Here's Why You Should Put A Spoonful Of Sugar In Your Backyard This Summer


Madison Dapcevich

Staff Writer

clockJun 29 2018, 00:03 UTC

#savethebees! Africa Studio/Shutterstock

Bee lovers around the world have been sharing photos of the world's pollinators drinking sugar water from spoons after a post on a Facebook page dedicated to the English broadcaster David Attenborough asked fans to work together to save the world’s bees with an extremely simple gesture: offer up a spoonful of sugar.  


“This time of year bees can often look like they are dying or dead, however, they're far from it. Bees can become tired and they simply don't have enough energy to return to the hive which can often result in being swept away,” the post read. “If you find a tired bee in your home, a simple solution of sugar and water will help revive an exhausted bee. Simply mix two tablespoons of white, granulated sugar with one tablespoon of water, and place on a spoon for the bee to reach.”The post has even inspired a hashtag #savethebees.

According to ABC News, the suggestion checks out. The best thing people can do is to keep flowering plants in their gardens and avoid pesticides, says the publication. If you choose the sweeter route, bee careful with the type of sugar you use. Specifically, white sugar (sucrose) should be used to supplement honey shortages in the hive and to prevent starvation of colonies, according to the Department of Primary Industries

Honey bees collect nectar, or sucrose, from flowering plants before storing it in the form of honey for later use in winter and other times when there aren’t flowering plants available. In the process of ripening the nectar, a chemical conversion from sucrose (nectar) to fructose and glucose occurs by an enzyme that naturally occurs in the flower nectar and is added by the bees.

Feeding bees has been touted as a way to help prevent starvation in already fragile honey bee populations.


“In the last five years the bee population has dropped by one-third. If bees were to disappear from the face of the earth, humans would have just four years left to live,” it said.  

Preventing further declines in bee populations is crucial to protecting global food sources. One in every three bites of food around the world depends on bees who pollinate around 80 percent of the Earth’s flowering plants. In the US alone, the buzzers pollinate as much as 75 percent of fruits, nuts, and veggies.
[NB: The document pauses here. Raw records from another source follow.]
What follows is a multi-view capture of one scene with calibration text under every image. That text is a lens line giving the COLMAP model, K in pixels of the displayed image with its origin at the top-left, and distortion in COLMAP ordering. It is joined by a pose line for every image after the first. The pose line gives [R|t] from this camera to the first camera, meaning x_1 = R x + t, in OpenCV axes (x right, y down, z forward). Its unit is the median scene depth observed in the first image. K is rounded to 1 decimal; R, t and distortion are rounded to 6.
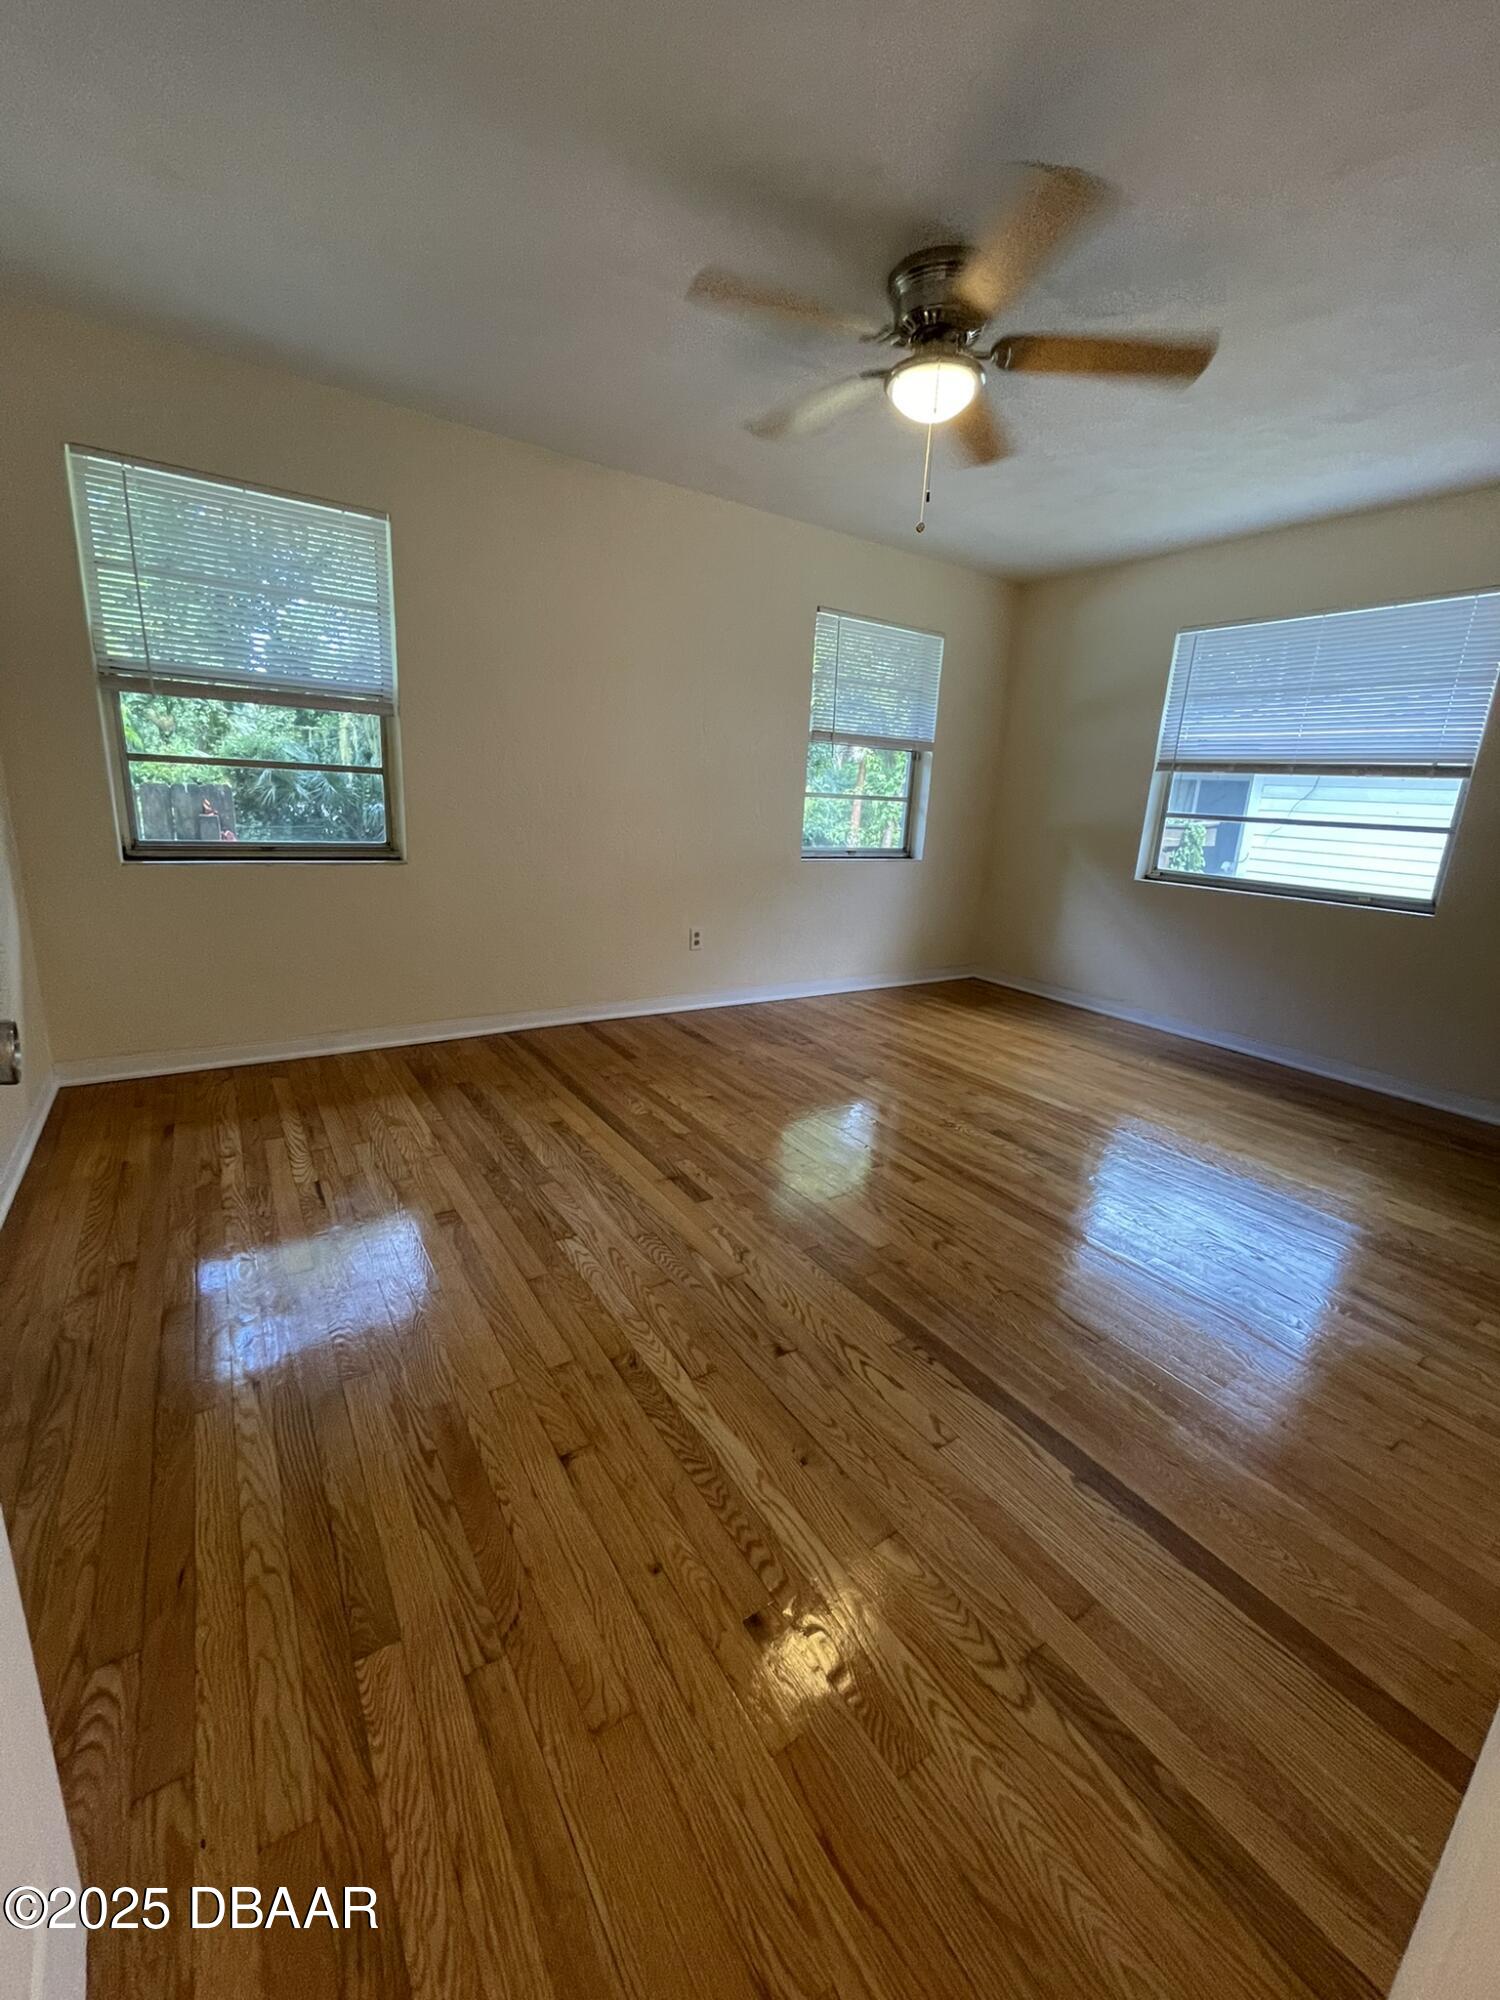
lens RADIAL K [[804.6, 0, 754.6], [0, 804.6, 1006.5], [0, 0, 1]] dist [-0.004628, 0.000044]
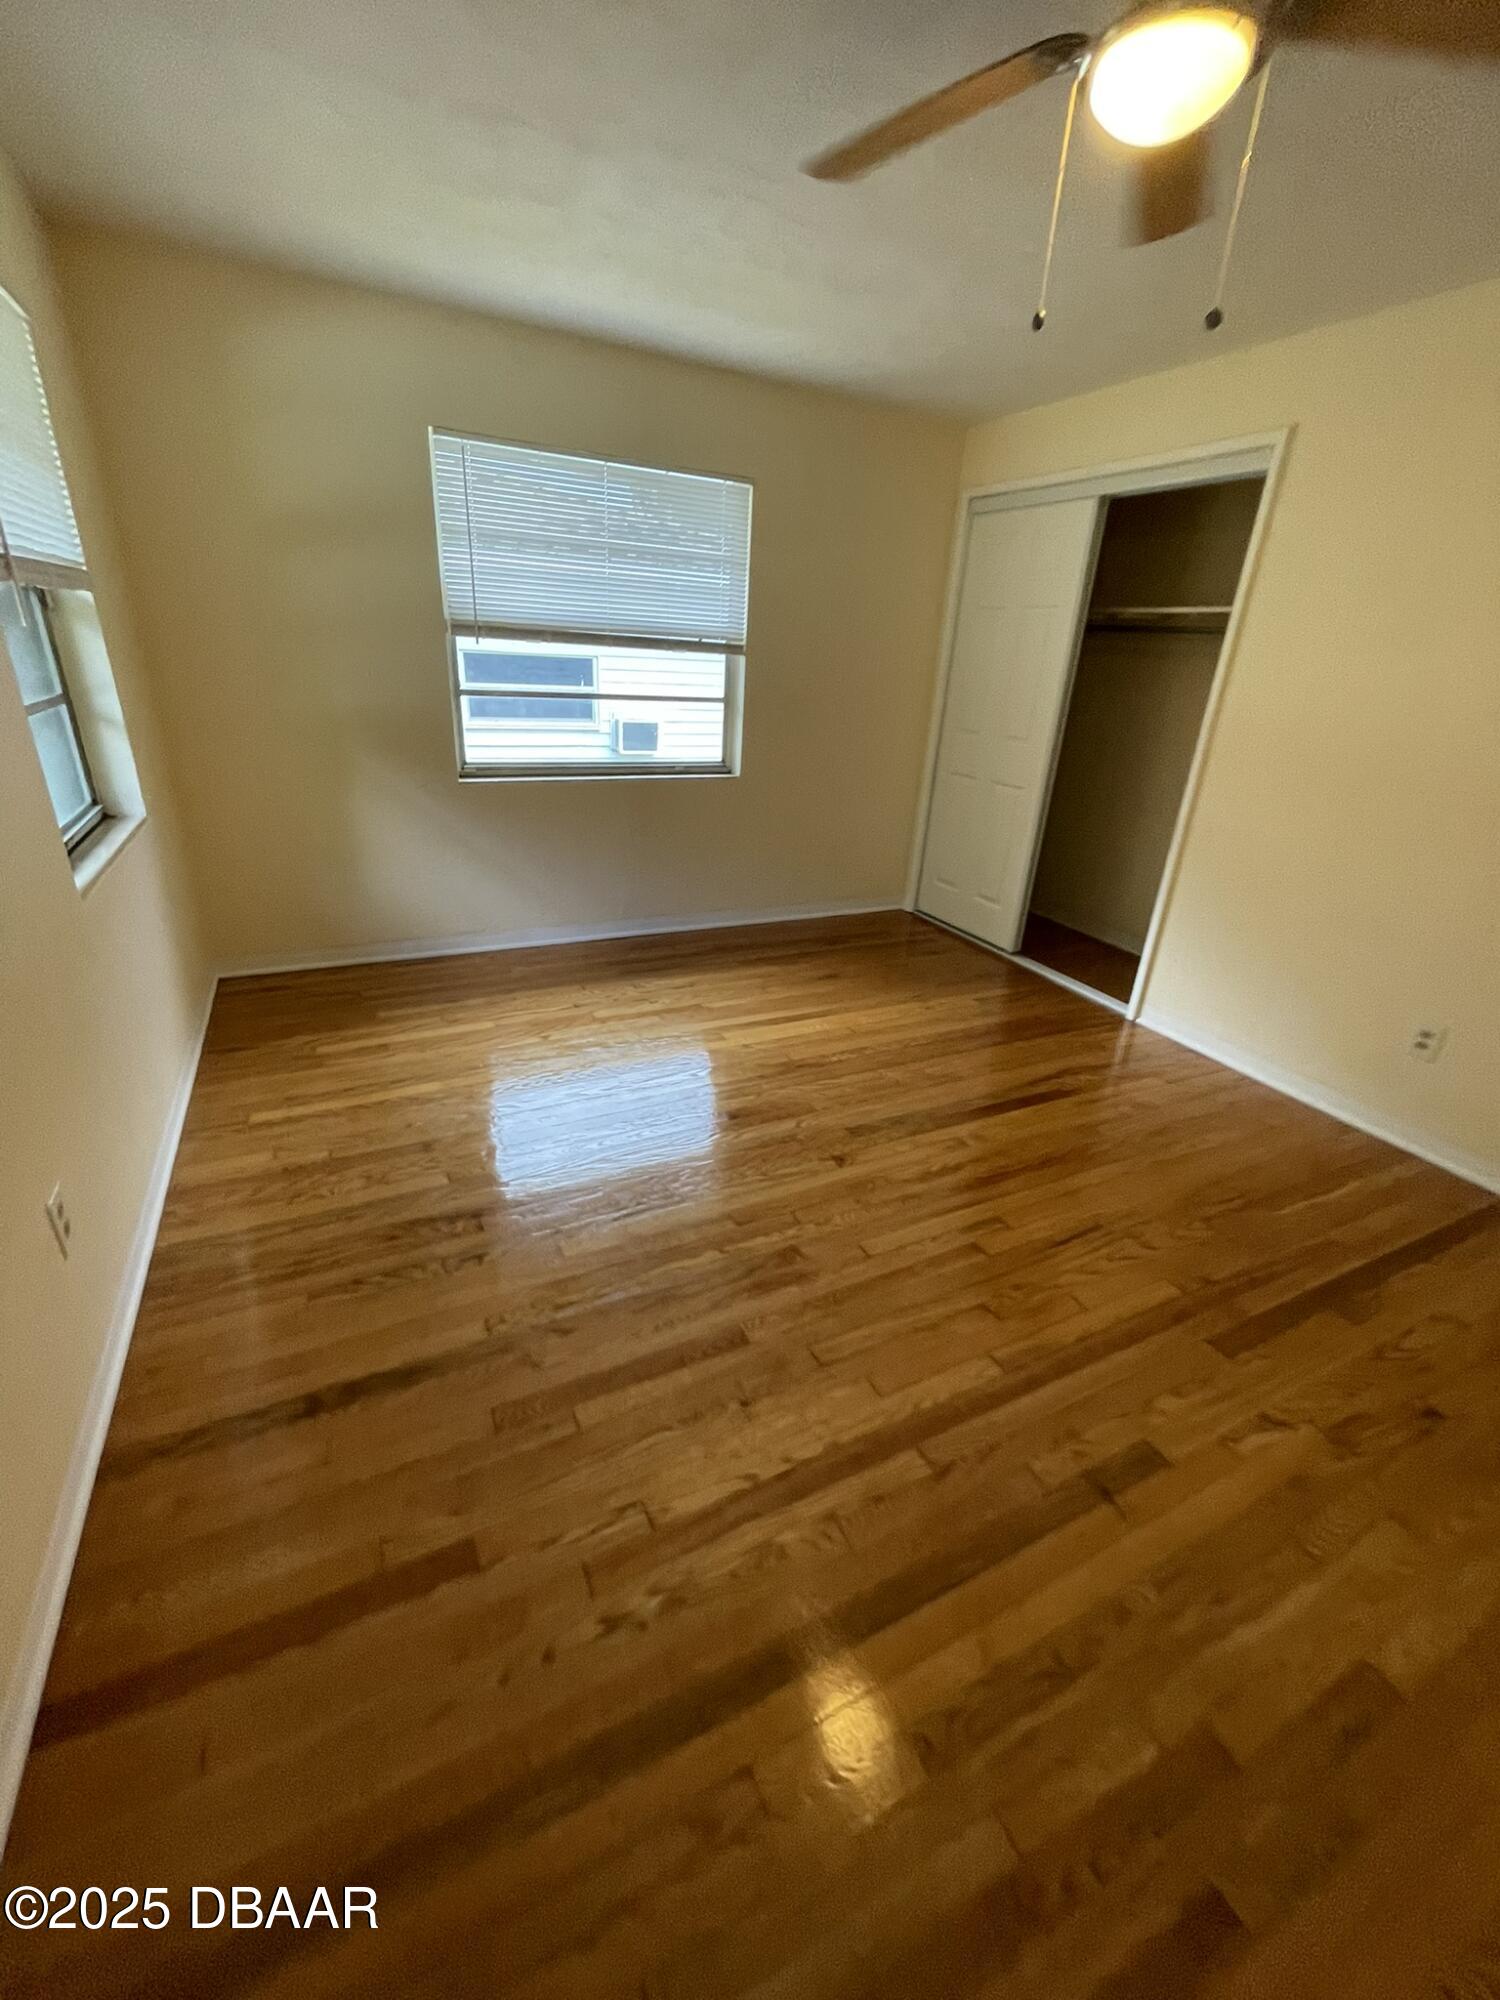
lens RADIAL K [[804.6, 0, 757.6], [0, 804.6, 997.2], [0, 0, 1]] dist [-0.004628, 0.000044]
pose [[0.123350, -0.436465, 0.891226, -0.382314], [0.205208, 0.889892, 0.407410, -0.315331], [-0.970914, 0.132633, 0.199335, 0.810218]]
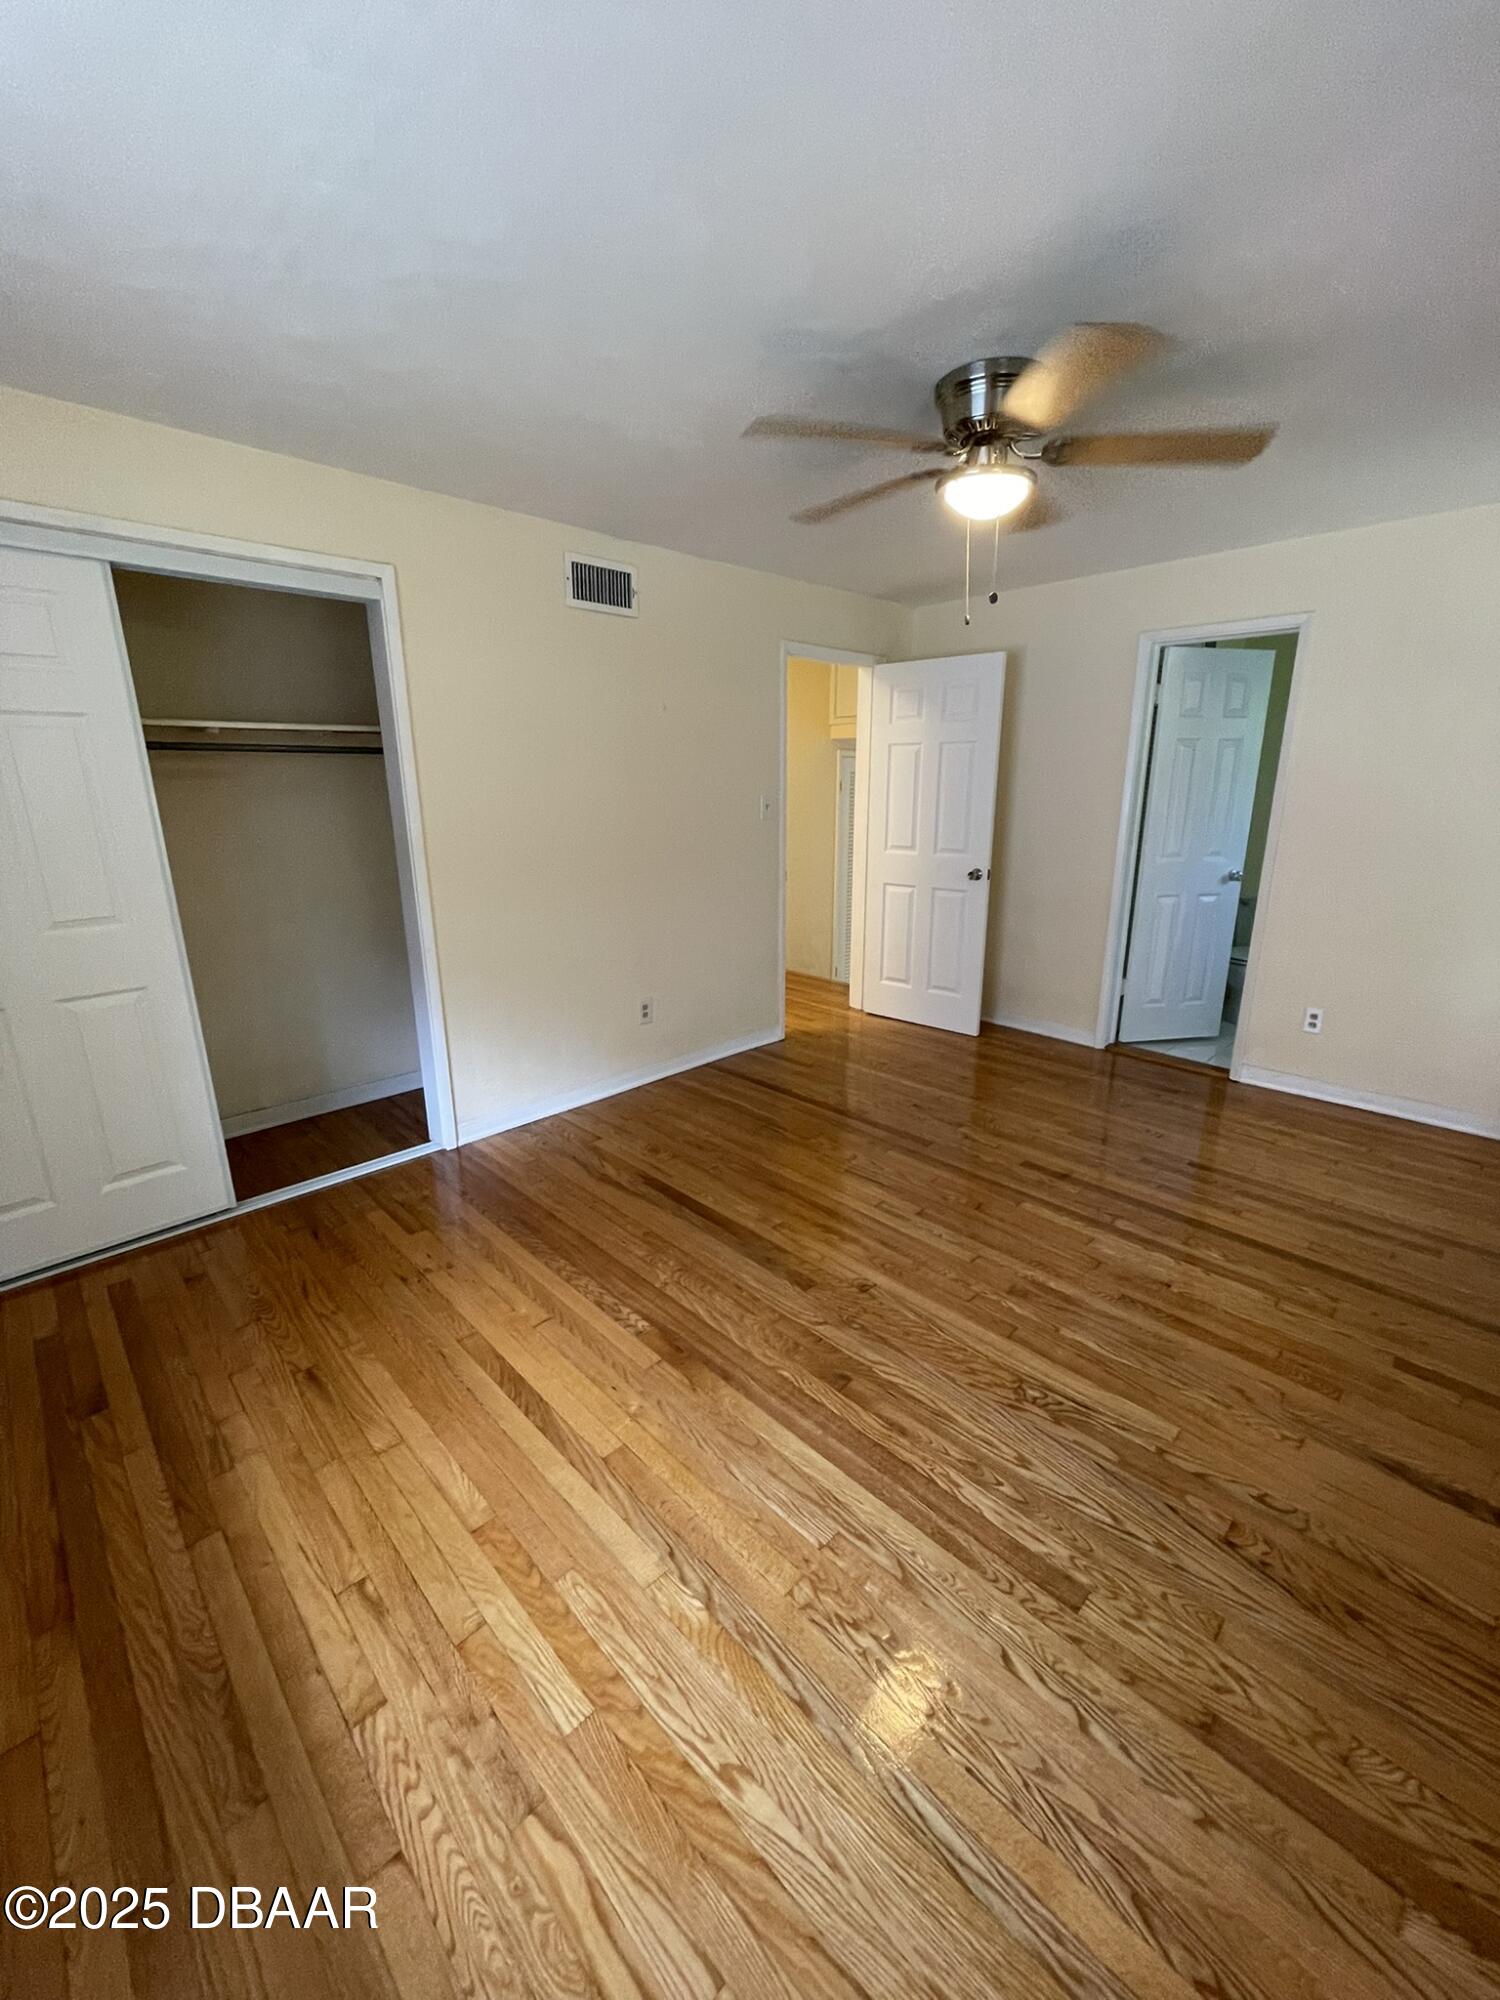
lens RADIAL K [[804.6, 0, 758.3], [0, 804.6, 989.8], [0, 0, 1]] dist [-0.004628, 0.000044]
pose [[-0.980972, -0.000788, -0.194148, 0.453997], [-0.095645, 0.872190, 0.479725, -0.441463], [0.168956, 0.489166, -0.855670, 1.378868]]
Around the world bees have been disappearing from colony collapse disorder, a mysterious mass disappearance where healthy bees suddenly abandon their hives, never to return. Other causes of bee decline worldwide include global warming, habitat loss, and parasite infestations.


So, pull up your Mary Poppins pants and go grab a spoonful of sugar to help the bee’s medicine go down.

Note: In an earlier version of the article, we reported Sir David Attenborough as posting the recommendation himself, not his fan page. The page has no connection to Attenborough.